(DATASET EXTRACT Opens)

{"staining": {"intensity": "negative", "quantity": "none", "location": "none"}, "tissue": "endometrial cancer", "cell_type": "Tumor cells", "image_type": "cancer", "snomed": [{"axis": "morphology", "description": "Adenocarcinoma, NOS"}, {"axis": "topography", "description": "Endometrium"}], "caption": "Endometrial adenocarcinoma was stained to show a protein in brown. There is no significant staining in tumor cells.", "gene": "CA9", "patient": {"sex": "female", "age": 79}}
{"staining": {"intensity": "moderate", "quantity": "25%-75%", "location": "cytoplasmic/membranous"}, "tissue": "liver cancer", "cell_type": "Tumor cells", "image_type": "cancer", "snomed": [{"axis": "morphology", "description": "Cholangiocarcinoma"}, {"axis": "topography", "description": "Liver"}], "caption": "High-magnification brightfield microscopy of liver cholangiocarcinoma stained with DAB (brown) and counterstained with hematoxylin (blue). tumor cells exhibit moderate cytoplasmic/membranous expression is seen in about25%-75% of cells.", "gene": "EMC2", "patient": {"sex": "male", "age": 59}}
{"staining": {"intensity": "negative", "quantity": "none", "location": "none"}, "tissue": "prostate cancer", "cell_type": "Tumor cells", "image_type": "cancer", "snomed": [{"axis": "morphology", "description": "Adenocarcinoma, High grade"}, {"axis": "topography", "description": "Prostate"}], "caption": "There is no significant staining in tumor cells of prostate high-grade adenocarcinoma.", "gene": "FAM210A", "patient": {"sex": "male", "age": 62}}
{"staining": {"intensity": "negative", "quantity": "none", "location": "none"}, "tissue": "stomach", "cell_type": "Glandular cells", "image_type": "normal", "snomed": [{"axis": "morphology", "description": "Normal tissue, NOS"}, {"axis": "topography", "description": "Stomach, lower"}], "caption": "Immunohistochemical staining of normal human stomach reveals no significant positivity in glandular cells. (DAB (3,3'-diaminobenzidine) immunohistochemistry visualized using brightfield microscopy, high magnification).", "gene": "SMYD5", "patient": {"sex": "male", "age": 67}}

(DATASET EXTRACT Closes)

WHAT TO DO
In the listing, count the lines that contain the word "Adenocarcinoma", then give the number and nothing more.

RESULT OF THIS EXERCISE
2